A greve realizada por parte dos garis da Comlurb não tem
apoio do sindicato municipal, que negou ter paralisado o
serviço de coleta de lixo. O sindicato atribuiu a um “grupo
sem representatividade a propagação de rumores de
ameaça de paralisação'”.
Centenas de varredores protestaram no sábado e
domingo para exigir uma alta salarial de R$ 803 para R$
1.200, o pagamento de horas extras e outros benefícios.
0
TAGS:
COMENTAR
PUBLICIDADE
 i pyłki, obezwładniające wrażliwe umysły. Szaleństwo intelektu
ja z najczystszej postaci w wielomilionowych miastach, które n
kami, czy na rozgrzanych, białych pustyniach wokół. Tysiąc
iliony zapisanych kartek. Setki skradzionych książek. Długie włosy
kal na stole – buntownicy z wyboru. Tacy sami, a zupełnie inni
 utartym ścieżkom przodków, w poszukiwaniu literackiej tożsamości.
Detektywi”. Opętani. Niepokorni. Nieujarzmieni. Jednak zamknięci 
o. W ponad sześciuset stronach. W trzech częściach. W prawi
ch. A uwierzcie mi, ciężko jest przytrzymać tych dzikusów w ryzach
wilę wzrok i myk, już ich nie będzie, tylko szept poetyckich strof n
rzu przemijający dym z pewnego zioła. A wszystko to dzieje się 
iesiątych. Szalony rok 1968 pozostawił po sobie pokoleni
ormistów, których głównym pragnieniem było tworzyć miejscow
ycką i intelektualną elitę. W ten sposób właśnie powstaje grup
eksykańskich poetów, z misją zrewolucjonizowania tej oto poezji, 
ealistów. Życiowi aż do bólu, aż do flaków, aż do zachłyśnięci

> _TASK DETAILS_: Extract everything from the beginning of the records down to the line containing "kal na stole", including that line, and copy those lines out character for character.

> _SOLUTION FOR THIS EXERCISE_:
A greve realizada por parte dos garis da Comlurb não tem
apoio do sindicato municipal, que negou ter paralisado o
serviço de coleta de lixo. O sindicato atribuiu a um “grupo
sem representatividade a propagação de rumores de
ameaça de paralisação'”.
Centenas de varredores protestaram no sábado e
domingo para exigir uma alta salarial de R$ 803 para R$
1.200, o pagamento de horas extras e outros benefícios.
0
TAGS:
COMENTAR
PUBLICIDADE
 i pyłki, obezwładniające wrażliwe umysły. Szaleństwo intelektu
ja z najczystszej postaci w wielomilionowych miastach, które n
kami, czy na rozgrzanych, białych pustyniach wokół. Tysiąc
iliony zapisanych kartek. Setki skradzionych książek. Długie włosy
kal na stole – buntownicy z wyboru. Tacy sami, a zupełnie inni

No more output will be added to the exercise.